• [Travail demandé]
1. D'après le passage à examiner, quelle quantité de marijuana a été saisie chez Huanito Luksetic ?
2. Reproduisez le passage à examiner depuis "Huanito Luksetic, atteint" jusqu'à "de la maladie." inclus.
3. Pour chacune des affirmations suivantes, dites si elle concorde avec le passage à examiner, en citant les mots décisifs du texte. (a) La police est entrée chez Huanito Luksetic en octobre 2014. (b) Le produit autorisé par la Croatie est fabriqué dans le pays. (c) Huanito Luksetic a 45 ans.

━━ Passage à examiner ━━

Huanito Luksetic a gagné: la Croatie a fini par autoriser une huile thérapeutique à base de cannabis, mais ce malade atteint de sclérose en plaques, qui a été le symbole de ce combat, risque la prison.
Huanito Luksetic, atteint de sclérose en plaques, tient une seringue d'huile de cannabis dans ses mains, le 13 juillet 2016 à Rijeka en Croatie (AFP/-)
En octobre 2014, la police fait irruption dans sa maison près de Rijeka, sur la côte adriatique, dans le nord de la Croatie. "Je savais que cela allait arriver. Quand ils ont frappé à ma porte, c'était une sorte de soulagement", dit cet homme de 38 ans.
Vingt kilogrammes de marijuana sont saisis. Il la cultivait dans son jardin pour fabriquer de l'huile destinées à apaiser les effets de la maladie.
Un an plus tard, la Croatie changeait sa législation après l'avis d'une commission d'experts, et autorisait un produit liquide à base de cannabis, contenu dans des gélules et importé du Canada. Cette décision est la conséquence directe du débat suscité dans le pays par l'arrestation de Huanito Luksetic.

━━━
━━ Lignes répertoriées ━━

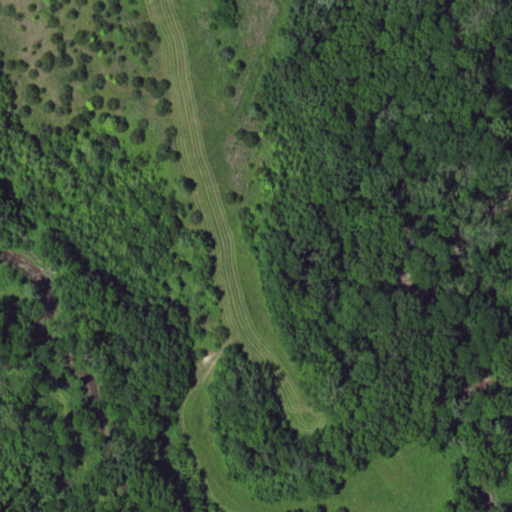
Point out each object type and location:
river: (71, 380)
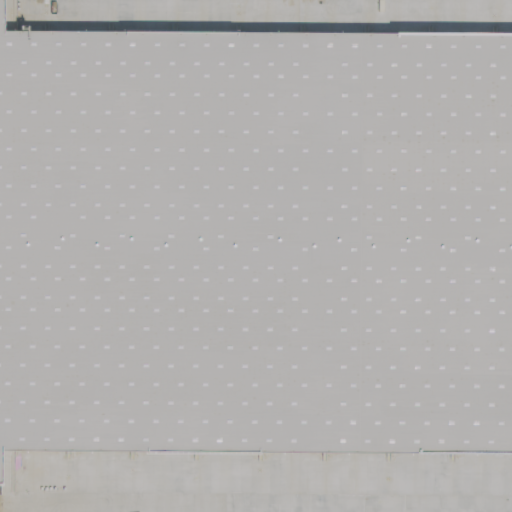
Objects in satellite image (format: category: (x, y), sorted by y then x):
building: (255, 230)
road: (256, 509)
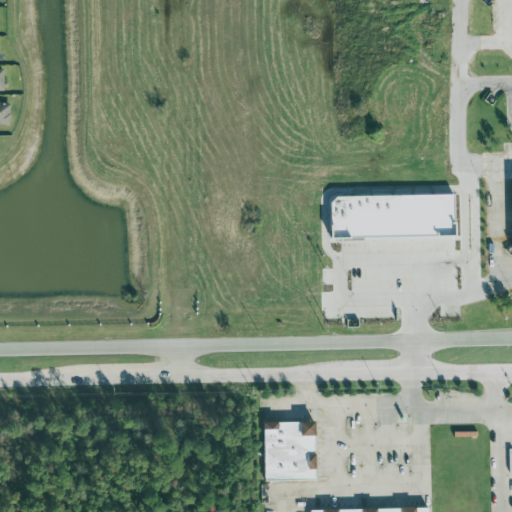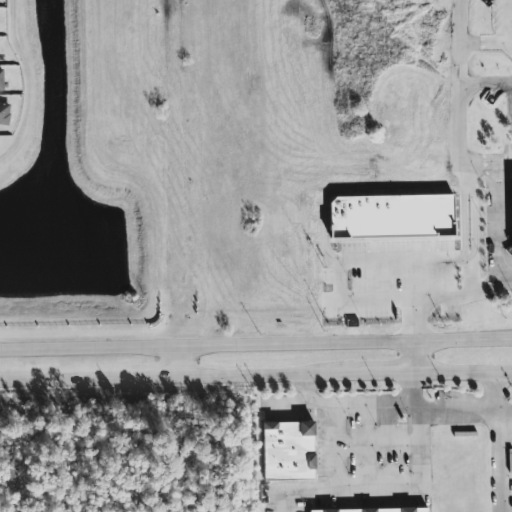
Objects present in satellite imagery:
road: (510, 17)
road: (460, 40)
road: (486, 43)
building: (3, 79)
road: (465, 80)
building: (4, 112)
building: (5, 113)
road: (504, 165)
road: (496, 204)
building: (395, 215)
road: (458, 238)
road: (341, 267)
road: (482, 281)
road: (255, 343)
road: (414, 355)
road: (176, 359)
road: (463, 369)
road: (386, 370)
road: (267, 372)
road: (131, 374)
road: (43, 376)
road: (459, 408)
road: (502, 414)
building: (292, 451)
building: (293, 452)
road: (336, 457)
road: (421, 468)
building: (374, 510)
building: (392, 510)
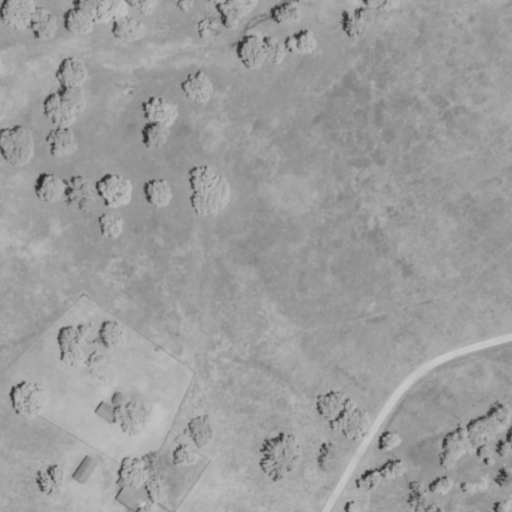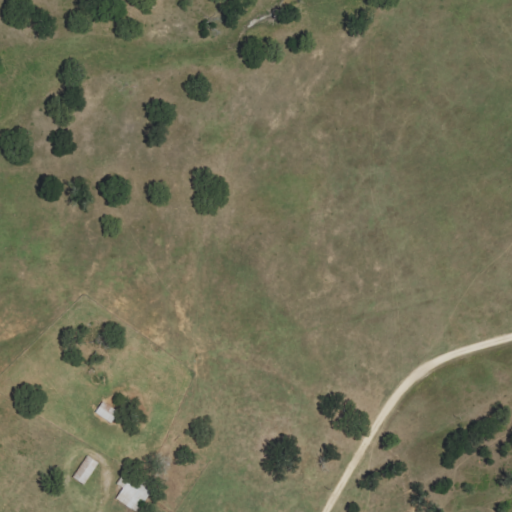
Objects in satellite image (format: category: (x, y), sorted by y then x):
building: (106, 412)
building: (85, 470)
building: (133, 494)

━━━
━━ Lignes répertoriées ━━

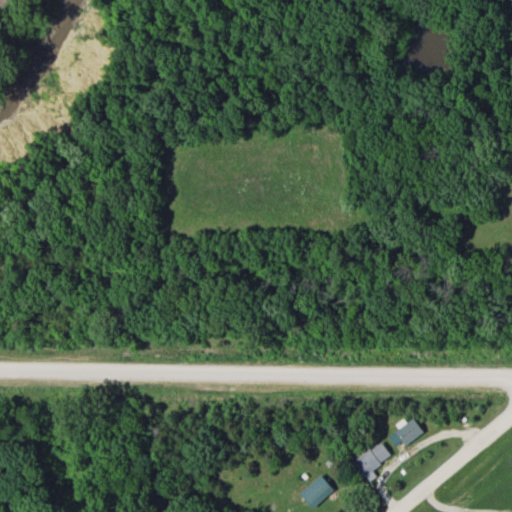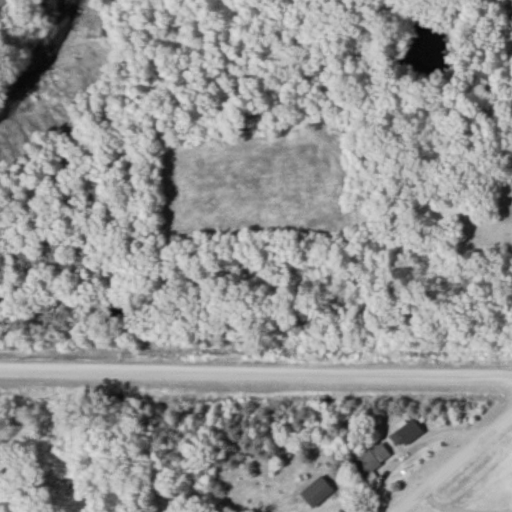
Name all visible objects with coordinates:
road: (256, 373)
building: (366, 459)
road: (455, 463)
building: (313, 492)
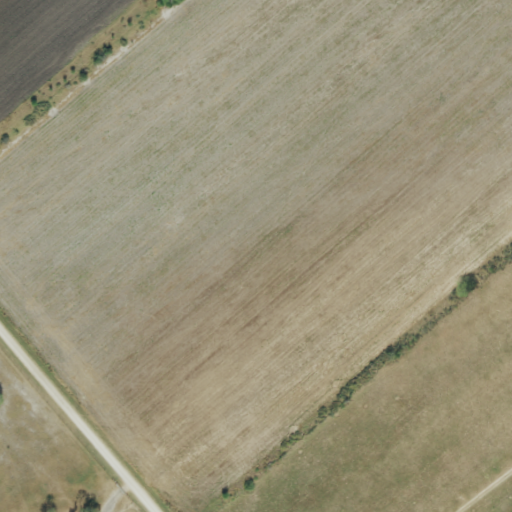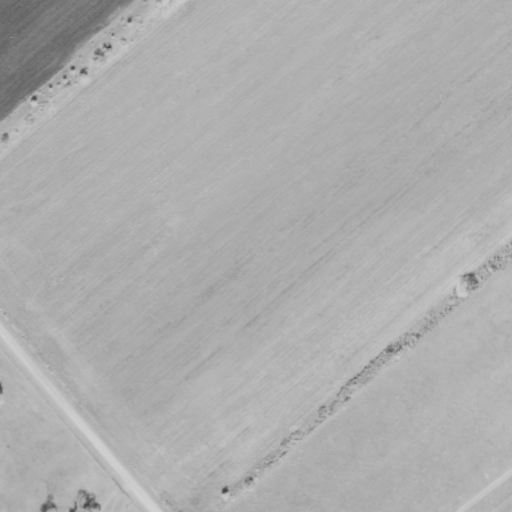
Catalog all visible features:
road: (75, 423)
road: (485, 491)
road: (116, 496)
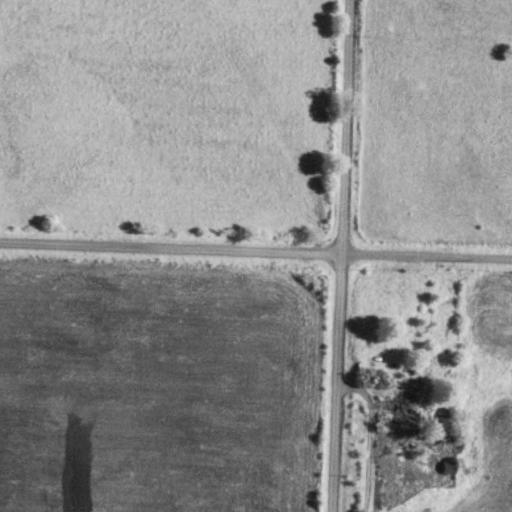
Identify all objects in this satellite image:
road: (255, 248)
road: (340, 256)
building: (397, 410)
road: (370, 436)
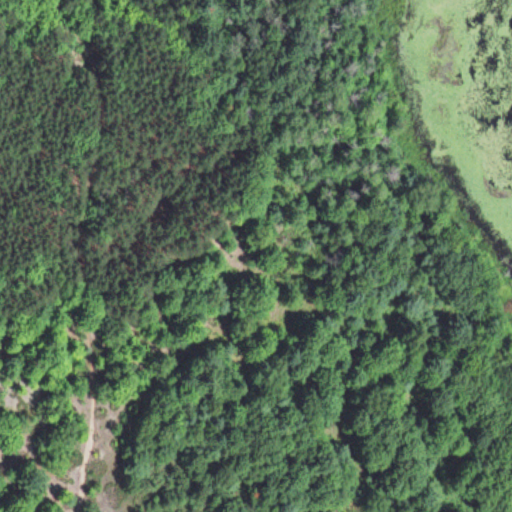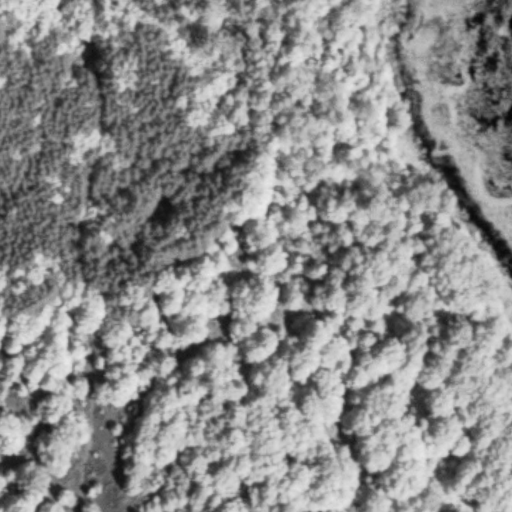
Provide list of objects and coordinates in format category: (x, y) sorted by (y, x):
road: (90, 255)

━━━
━━ Lignes répertoriées ━━

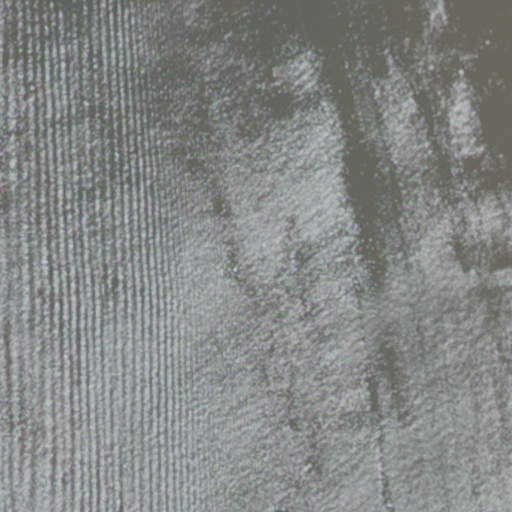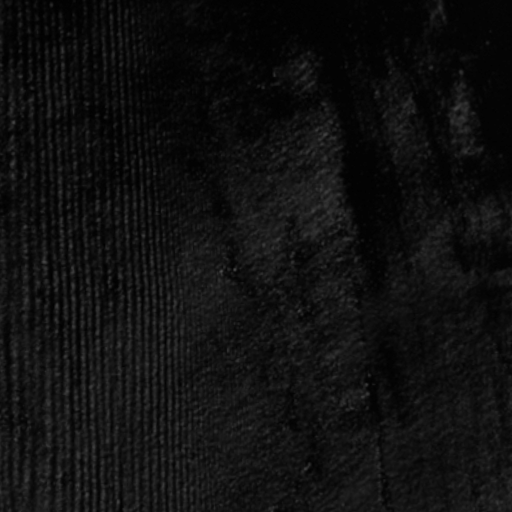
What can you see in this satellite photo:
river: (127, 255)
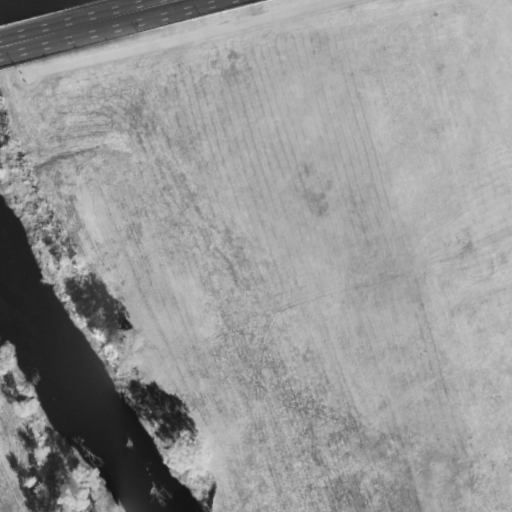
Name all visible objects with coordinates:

━━━

• [Résultats de l'exercice]
1. Vingt kilogrammes.

2.
Huanito Luksetic, atteint de sclérose en plaques, tient une seringue d'huile de cannabis dans ses mains, le 13 juillet 2016 à Rijeka en Croatie (AFP/-)
En octobre 2014, la police fait irruption dans sa maison près de Rijeka, sur la côte adriatique, dans le nord de la Croatie. "Je savais que cela allait arriver. Quand ils ont frappé à ma porte, c'était une sorte de soulagement", dit cet homme de 38 ans.
Vingt kilogrammes de marijuana sont saisis. Il la cultivait dans son jardin pour fabriquer de l'huile destinées à apaiser les effets de la maladie.

3.
(a) Oui : « En octobre 2014, la police fait irruption dans sa maison près de Rijeka ».
(b) Non : « importé du Canada ».
(c) Non : « dit cet homme de 38 ans ».